In our study as in several others [6, 7, 9, 11], the correlations between clinician-rated toxicity with the patient-reported QoL functioning status were weak; on a symptom level, the correlations were moderate. Basch et al. [8] reported that patients and clinicians generally agree on the severity of symptoms when using the same questions. Others found that even if the same instrument, e.g., the QLQ-C30 was used, physicians tend to systematically underestimate the patients’ overall QoL, social functioning, and role functioning [10]. Systematic underreporting of symptoms in terms of frequency, severity, and onset by clinicians compared to patients has been documented [9]. In concordance with others [8], we found that agreement for more observable symptoms such as emesis or vomiting was higher than for more subjective symptoms such as pain and dyspnea.

The impact of symptoms on QoL depends on different personal values and may vary from patient to patient which is not captured by the CTC ratings. When patients make an assessment, they probably use an intraindividual strategy and compare their current health condition with their condition before treatment, when they were healthy. In contrast, clinicians may use an interindividual comparison strategy and make their judgment based on their clinical experience. They see a broad range of patients and evaluate whether the patients clinical health status has improved or declined. It seems that physician-reported toxicity symptoms using the CTC system may not be the same as a patient perceived symptom detected with a QoL questionnaire. The CTC system records incidences of severe toxicity that indicate a need for immediate medical intervention, whereas QoL measures are intended to detect problems from the patients’ perspective.

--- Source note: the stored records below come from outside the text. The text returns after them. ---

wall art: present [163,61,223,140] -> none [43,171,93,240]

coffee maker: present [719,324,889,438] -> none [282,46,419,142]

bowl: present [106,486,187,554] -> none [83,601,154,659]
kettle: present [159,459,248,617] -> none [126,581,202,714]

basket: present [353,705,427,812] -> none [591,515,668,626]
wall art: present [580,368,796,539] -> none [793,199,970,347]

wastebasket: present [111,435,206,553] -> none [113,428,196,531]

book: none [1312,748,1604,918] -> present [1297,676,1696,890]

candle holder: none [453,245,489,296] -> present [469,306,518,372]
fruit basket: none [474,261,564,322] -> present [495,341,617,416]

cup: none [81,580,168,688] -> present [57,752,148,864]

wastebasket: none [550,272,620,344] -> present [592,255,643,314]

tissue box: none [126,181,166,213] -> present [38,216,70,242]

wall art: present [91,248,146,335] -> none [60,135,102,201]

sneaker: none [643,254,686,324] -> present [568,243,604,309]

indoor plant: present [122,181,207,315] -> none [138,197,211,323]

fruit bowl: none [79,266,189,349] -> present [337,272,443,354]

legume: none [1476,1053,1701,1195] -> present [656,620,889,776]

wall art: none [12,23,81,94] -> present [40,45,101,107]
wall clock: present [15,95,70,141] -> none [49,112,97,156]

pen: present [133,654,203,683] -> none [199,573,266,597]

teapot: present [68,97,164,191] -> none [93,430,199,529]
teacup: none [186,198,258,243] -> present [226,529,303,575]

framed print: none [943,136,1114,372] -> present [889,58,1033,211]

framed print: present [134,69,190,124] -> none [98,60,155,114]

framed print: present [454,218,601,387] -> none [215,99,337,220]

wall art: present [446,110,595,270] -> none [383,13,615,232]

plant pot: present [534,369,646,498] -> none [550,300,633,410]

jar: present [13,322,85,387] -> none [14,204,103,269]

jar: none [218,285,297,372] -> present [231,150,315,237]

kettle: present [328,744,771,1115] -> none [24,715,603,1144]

Our study, as well as many others, showed a disparity between clinician-graded symptoms and patient-reported symptoms which may have clinical implications [5, 7, 11]. The CTC guides treatment decisions and patients may not receive the required supportive care interventions during chemotherapy. There is evidence that patient-reported outcome assessments provide significantly more toxicity symptoms than the CTC reporting system [9]. QoL measurements can detect severe adverse events earlier than the CTC system [13]. Since the CTC has the potential for underreporting especially subjective symptoms, the patient’s perspective should be considered as the gold standard. Validated QoL measures or patient-reported symptom assessment scales should be used more frequently when considering treatment alternatives [3, 15].

It should be noticed that the documentation systems for assessing toxicity and QoL are different and caution is warranted when interpreting the results. Patients and clinicians may have considered different time frames which is a limitation of the study. Patient reports using the QLQ-C30 refer to the past week, whereas the physician’s assessment of toxicity may reflect the time period between two chemotherapy cycles. Nevertheless, the data were collected in accordance with common practice from clinical trials. The strengths of the study are that the protocols of the three clinical chemotherapy trials were comparable using the same inclusion/exclusion criteria. Patients were homogeneous in terms of their clinical characteristics. All patients underwent similar treatment regimens according to a phase III protocol. The timing of QoL assessment and toxicity documentation were consistent using standardized measurements.

Our study results suggest that the inclusion of patient-reported outcome measures in clinical trials may be a useful approach to assess treatment-related symptoms in addition to the common toxicity documentation. Clinicians should not entirely rely on the CTC grading to capture adverse events and information related to patient well-being, but consider patient-reported symptoms or changes in QoL as well.